With those words American journalist Mel Ellis expressed the desire of many people today. 

They want a beautiful world to live in. 

Yet, they continue to keep their religious, political, economic and social divisions—the very things that have led to so much hatred, strife and bloodshed throughout history.

Still, the earth could be greatly transformed if people were only united in purpose. 

One immediate result would be that wars would cease. 

Then phrases such as “armaments races” and “nuclear weapons stockpiles” would be things of the past. 

There would never again be the maiming of human bodies and the injuring of minds in warfare.

Families would not again experience the heartbreak of losing loved ones in armed conflict.

The money spent on arms and military preparation now amounts to about 800 billion dollars a year. 

If all of that were devoted to peaceful pursuits, what a transformation could take place even amid present imperfect conditions! 

Think of the necessary homes, hospitals, schools, basic sanitary needs, clean water and other things that could be provided. 

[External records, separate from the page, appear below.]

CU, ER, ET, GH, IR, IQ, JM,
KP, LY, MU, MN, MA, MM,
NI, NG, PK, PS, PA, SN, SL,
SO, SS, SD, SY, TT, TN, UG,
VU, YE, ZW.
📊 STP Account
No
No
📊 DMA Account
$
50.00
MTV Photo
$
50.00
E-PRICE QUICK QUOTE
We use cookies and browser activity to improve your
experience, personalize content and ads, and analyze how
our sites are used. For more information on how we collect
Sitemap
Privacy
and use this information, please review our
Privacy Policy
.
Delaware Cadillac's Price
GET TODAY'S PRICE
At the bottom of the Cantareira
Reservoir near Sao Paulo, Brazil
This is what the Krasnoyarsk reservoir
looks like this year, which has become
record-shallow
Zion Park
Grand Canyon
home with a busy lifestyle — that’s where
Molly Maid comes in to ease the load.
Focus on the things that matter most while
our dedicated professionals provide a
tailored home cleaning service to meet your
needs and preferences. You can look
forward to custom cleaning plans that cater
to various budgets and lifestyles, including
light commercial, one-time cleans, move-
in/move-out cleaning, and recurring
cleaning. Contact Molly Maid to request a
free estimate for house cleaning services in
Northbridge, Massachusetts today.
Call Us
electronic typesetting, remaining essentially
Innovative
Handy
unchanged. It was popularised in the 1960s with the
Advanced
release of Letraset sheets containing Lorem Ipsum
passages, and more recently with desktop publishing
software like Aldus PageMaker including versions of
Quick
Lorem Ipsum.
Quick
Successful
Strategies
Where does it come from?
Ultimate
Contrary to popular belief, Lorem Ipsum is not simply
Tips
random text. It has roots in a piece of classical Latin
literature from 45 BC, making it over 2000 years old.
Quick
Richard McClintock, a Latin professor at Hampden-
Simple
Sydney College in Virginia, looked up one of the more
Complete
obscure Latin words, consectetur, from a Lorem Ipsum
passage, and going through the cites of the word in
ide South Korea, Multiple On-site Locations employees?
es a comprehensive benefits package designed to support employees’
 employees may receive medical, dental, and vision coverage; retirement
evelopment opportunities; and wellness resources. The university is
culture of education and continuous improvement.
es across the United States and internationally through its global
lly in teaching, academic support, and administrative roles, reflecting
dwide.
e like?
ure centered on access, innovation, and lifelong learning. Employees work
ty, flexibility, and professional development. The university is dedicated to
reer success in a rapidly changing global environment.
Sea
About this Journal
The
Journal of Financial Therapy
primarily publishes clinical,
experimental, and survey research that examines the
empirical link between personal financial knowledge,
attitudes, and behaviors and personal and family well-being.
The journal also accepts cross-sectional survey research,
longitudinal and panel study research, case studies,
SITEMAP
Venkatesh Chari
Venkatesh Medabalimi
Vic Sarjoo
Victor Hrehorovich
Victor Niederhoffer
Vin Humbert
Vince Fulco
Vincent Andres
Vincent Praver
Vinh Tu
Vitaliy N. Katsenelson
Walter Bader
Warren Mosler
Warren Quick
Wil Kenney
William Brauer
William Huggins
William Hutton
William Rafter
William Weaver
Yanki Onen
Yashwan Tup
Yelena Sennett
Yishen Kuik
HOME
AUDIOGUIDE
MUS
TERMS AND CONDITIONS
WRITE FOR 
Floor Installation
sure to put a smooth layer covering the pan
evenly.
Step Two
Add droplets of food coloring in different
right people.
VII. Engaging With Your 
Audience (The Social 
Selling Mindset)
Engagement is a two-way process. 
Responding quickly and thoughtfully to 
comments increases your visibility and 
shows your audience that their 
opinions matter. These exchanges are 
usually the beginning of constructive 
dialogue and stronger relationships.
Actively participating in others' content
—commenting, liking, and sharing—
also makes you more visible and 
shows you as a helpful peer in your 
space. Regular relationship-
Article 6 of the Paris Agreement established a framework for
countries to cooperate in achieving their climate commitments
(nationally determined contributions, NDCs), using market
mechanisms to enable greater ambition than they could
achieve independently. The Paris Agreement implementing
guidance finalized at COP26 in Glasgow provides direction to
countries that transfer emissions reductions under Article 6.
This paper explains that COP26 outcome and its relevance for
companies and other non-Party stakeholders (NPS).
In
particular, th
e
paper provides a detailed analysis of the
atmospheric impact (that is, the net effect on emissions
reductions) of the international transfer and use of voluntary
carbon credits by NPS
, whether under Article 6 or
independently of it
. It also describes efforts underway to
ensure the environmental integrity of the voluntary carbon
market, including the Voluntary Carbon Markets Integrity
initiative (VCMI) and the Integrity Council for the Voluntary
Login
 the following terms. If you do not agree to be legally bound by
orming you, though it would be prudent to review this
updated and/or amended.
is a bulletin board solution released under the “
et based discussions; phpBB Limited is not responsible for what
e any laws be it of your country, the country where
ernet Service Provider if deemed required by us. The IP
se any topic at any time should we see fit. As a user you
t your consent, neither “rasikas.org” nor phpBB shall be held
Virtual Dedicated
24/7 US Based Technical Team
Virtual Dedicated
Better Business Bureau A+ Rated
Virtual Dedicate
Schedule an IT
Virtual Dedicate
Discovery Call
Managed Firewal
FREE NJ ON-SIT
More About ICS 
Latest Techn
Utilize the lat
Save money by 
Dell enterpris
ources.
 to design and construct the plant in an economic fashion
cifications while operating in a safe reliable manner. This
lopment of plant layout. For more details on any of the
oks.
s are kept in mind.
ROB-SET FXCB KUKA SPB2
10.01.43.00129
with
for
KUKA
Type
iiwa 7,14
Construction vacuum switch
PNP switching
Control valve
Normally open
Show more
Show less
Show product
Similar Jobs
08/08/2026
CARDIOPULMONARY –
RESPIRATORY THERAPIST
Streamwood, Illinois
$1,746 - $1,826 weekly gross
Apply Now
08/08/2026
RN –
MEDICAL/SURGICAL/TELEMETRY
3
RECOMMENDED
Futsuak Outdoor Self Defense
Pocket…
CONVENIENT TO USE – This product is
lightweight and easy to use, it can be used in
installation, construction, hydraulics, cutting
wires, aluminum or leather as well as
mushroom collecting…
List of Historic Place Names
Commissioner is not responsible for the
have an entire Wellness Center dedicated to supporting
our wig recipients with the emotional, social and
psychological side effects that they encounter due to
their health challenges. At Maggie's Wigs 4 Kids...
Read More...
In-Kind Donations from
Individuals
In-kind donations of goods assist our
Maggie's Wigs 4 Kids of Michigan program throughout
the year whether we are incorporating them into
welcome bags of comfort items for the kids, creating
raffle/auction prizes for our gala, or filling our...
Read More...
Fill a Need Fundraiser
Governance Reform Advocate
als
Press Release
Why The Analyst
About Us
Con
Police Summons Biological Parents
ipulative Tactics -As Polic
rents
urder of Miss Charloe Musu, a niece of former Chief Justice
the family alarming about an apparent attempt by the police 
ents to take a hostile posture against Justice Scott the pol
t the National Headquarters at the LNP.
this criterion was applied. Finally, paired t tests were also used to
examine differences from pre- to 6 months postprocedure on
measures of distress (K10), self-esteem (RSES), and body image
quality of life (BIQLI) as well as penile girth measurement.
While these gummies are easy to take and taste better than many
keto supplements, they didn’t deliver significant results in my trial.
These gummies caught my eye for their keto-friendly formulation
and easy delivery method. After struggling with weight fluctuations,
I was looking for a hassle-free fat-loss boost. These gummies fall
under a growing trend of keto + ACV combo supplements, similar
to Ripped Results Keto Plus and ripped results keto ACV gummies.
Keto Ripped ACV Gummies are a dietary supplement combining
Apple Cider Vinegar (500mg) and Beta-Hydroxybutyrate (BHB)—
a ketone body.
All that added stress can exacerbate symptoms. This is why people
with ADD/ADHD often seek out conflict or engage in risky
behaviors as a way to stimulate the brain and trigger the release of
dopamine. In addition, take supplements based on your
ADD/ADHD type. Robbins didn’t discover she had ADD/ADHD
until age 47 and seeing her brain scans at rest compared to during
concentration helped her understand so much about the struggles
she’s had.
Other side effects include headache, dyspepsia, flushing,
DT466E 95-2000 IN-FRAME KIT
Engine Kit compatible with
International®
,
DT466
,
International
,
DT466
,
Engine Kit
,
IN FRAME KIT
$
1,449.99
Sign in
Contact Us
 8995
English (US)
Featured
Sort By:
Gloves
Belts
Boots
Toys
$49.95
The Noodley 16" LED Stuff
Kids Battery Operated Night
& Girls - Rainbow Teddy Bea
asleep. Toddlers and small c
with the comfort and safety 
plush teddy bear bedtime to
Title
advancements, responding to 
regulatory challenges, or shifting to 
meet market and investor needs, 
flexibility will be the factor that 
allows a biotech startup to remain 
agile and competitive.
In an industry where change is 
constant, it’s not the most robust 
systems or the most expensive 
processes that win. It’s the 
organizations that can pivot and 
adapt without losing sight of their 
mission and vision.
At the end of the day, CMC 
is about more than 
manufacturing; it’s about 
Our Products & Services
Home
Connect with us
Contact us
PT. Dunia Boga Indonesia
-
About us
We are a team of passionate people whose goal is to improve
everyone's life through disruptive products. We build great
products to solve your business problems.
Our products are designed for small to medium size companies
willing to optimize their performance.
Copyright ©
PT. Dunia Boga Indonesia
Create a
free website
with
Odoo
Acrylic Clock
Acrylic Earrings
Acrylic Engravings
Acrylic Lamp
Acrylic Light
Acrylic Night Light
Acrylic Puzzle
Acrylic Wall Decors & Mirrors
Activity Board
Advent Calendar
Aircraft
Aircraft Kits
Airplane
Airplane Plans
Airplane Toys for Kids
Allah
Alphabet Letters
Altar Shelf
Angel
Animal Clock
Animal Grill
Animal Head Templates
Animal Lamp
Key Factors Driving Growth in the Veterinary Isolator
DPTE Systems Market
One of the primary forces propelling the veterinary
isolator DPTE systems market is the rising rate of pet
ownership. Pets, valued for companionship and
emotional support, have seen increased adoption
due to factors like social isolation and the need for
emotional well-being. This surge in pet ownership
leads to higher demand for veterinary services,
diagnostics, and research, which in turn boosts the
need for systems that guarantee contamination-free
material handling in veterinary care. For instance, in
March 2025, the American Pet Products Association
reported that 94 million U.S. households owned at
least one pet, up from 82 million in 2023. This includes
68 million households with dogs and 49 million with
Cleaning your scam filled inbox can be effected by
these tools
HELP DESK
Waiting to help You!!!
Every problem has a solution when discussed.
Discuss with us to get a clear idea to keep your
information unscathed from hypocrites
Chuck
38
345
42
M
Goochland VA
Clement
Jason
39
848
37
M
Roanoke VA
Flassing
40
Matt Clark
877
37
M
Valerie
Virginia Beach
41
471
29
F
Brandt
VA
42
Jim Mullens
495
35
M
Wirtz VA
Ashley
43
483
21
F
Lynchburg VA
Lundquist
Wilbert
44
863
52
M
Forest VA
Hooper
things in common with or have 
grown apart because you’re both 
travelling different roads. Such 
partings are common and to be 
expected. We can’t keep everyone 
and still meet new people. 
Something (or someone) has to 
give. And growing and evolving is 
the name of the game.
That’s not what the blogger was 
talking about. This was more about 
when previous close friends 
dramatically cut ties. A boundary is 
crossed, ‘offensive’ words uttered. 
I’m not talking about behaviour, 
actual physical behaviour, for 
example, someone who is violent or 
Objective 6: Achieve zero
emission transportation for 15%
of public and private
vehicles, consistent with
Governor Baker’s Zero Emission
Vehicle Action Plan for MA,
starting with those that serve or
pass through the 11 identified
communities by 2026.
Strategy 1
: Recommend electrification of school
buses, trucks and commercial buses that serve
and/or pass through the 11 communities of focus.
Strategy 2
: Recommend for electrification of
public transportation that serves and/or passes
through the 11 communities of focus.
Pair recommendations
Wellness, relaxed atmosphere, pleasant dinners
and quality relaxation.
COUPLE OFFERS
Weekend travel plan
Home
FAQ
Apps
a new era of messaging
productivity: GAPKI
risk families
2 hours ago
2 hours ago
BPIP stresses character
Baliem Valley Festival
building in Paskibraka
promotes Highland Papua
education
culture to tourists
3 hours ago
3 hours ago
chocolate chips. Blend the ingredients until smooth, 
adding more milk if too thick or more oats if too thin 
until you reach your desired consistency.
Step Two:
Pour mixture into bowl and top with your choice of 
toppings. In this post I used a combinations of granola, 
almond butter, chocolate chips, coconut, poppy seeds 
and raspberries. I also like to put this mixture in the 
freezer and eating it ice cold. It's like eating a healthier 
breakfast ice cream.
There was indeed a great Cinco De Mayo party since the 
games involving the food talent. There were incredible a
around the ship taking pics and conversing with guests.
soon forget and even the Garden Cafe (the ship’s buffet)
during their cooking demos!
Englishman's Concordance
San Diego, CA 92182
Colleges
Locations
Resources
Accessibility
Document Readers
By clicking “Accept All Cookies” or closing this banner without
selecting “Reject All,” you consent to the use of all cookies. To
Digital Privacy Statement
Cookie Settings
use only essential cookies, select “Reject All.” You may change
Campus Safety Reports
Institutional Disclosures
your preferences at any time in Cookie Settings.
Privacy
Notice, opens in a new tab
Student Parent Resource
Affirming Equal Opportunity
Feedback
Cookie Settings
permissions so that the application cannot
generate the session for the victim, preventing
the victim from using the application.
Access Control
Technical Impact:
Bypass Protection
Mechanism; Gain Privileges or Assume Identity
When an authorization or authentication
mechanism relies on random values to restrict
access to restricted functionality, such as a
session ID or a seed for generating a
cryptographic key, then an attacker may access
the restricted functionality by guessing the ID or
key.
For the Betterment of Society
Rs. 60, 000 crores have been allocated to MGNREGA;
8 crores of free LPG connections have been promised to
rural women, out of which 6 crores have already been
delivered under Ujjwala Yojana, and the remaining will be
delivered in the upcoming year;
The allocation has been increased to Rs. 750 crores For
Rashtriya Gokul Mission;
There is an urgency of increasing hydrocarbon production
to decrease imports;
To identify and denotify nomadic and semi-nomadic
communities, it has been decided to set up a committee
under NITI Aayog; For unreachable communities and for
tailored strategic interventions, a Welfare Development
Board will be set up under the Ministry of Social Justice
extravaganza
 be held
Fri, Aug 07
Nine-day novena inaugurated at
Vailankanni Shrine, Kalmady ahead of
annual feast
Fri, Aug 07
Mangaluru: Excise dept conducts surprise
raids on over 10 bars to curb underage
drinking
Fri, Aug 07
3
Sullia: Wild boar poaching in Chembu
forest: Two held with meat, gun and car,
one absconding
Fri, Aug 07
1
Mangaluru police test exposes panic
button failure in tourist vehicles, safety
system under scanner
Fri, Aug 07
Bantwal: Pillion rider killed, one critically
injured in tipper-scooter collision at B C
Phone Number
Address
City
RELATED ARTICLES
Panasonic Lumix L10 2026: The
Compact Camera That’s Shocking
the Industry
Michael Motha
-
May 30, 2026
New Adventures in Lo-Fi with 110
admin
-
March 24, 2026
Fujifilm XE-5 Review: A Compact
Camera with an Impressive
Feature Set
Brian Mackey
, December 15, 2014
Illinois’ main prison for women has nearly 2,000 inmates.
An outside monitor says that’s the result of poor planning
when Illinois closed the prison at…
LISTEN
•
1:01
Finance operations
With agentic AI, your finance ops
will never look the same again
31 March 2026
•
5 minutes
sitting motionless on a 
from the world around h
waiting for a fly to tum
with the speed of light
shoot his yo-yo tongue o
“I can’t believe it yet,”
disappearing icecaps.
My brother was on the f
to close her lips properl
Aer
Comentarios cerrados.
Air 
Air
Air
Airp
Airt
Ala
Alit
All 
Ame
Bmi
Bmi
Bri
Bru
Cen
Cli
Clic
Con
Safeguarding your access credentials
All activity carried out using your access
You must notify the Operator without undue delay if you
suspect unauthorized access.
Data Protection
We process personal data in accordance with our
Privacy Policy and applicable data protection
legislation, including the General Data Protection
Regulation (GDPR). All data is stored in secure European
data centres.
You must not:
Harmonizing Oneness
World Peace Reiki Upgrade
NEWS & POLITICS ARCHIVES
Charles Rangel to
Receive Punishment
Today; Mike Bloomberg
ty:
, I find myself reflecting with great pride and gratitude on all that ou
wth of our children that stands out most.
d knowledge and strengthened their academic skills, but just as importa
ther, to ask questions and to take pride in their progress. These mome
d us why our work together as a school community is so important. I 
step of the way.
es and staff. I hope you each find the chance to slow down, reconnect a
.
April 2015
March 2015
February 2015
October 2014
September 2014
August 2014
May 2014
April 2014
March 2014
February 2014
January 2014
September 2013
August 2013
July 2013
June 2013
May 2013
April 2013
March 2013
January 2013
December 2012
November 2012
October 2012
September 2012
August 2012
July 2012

And all of that could easily result in full employment for those constructing things for the benefit of mankind. 

If the entire human family, too, worked together for the common good, there would be plenty of food for all. 

French newspaper editor André Fontaine stated: 

There is enough wealth for everyone if only we would use it for the benefit of mankind.”

So think about what a united human family could mean. 

It could mean:


-fellow feeling instead of blind hatred

-up-building peace instead of senseless violence

-unifying mutual respect instead of divisive nationalism.

But how could such changes ever be accomplished? 

Surely, they must begin in the minds of people. 

And to change the mind there has to be a complete change of moral ethics and education to rid humans of all influences that divide.